Ringfort (Rath), Ballynasare, Co. Kerry
Co. Kerry |
Ringforts
In the townland of Ballynasare in County Kerry, a ringfort sits in the landscape, quietly holding its ground.
These circular earthwork enclosures, known in Irish as raths, were the standard farmstead type of early medieval Ireland, built roughly between the fifth and twelfth centuries. A raised bank of earth, sometimes reinforced with a ditch, enclosed a family's dwelling and outbuildings, as much a marker of status as a means of protection. Thousands survive across the country in varying states of preservation, yet each one occupies a specific patch of ground that was deliberately chosen, and that choice, whether for drainage, visibility, or proximity to water, still shapes the field pattern around it today.
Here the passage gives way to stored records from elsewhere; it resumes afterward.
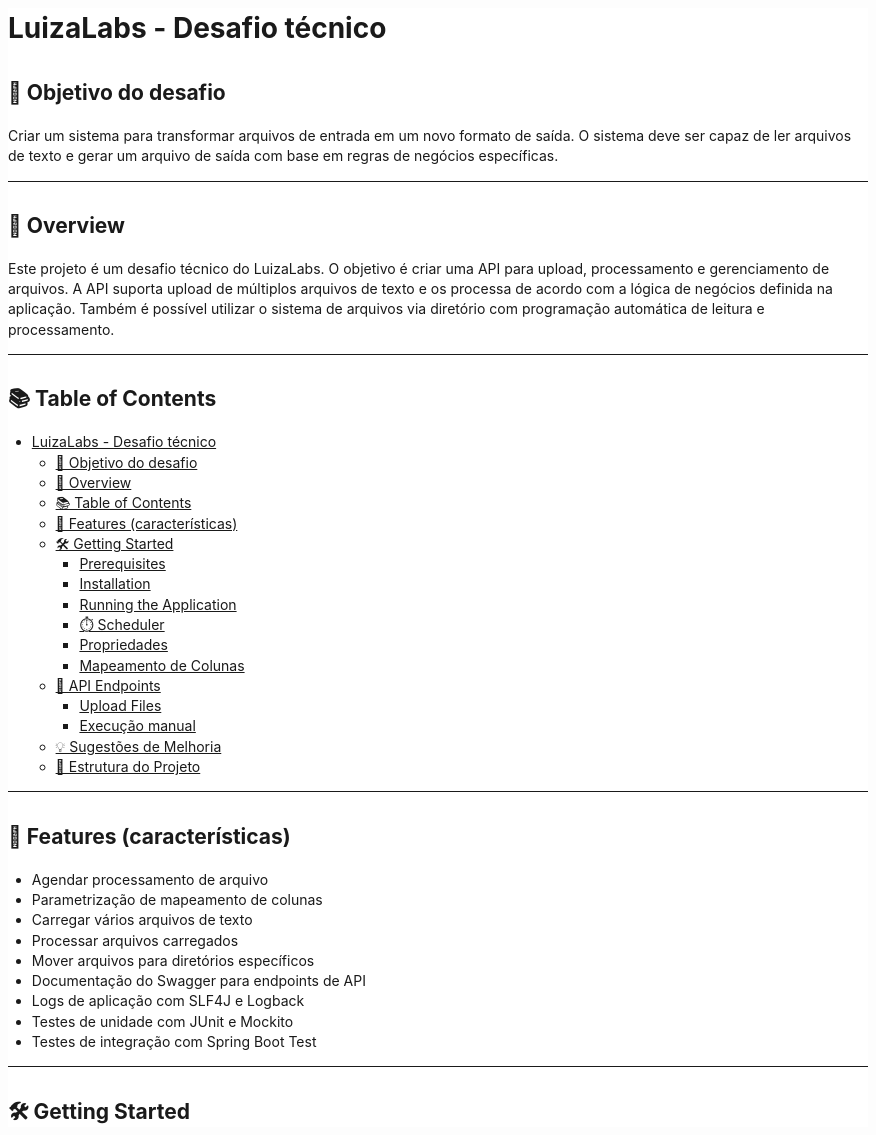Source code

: # LuizaLabs - Desafio técnico

## 🎯 Objetivo do desafio


Criar um sistema para transformar arquivos de entrada em um novo formato de saída. O sistema deve ser capaz de ler
arquivos de texto e gerar um arquivo de saída com base em regras de negócios específicas.

---
## 📄 Overview


Este projeto é um desafio técnico do LuizaLabs. O objetivo é criar uma API para upload, processamento e gerenciamento de
arquivos. A API suporta upload de múltiplos arquivos de texto e os processa de acordo com a lógica de negócios definida
na aplicação. Também é possível utilizar o sistema de arquivos via diretório com programação automática de leitura e
processamento.

---
## 📚 Table of Contents

* [LuizaLabs - Desafio técnico](#luizalabs---desafio-técnico)
  * [🎯 Objetivo do desafio](#-objetivo-do-desafio)
  * [📄 Overview](#-overview)
  * [📚 Table of Contents](#-table-of-contents)
  * [🚀 Features (características)](#-features-características)
  * [🛠 Getting Started](#-getting-started)
    * [Prerequisites](#prerequisites)
    * [Installation](#installation)
    * [Running the Application](#running-the-application)
    * [⏱️ Scheduler](#-scheduler)
    * [Propriedades](#propriedades)
    * [Mapeamento de Colunas](#mapeamento-de-colunas)
  * [📡 API Endpoints](#-api-endpoints)
    * [Upload Files](#upload-files)
    * [Execução manual](#execução-manual)
  * [💡 Sugestões de Melhoria](#-sugestões-de-melhoria)
  * [🌳 Estrutura do Projeto](#-estrutura-do-projeto)


--- 
## 🚀 Features (características)

- Agendar processamento de arquivo
- Parametrização de mapeamento de colunas
- Carregar vários arquivos de texto
- Processar arquivos carregados
- Mover arquivos para diretórios específicos
- Documentação do Swagger para endpoints de API
- Logs de aplicação com SLF4J e Logback
- Testes de unidade com JUnit e Mockito
- Testes de integração com Spring Boot Test
---
## 🛠 Getting Started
The Ballynasare example is one of Kerry's many unsung examples of this form. Kerry as a county has a particularly dense concentration of ringforts, a reflection of the region's settled pastoral economy during the early Christian period. The county's varied terrain, ranging from coastal lowlands to upland grazing, meant that rath builders had to read the land carefully, and the positioning of individual sites often reveals something about how earlier communities understood and worked their environment. Without fuller documentation currently available for this particular site, the specifics of its dimensions, condition, and immediate surroundings remain to be described in detail, but its presence in the Ballynasare townland places it within a wider web of early medieval activity that archaeology has only partially uncovered across this part of Munster.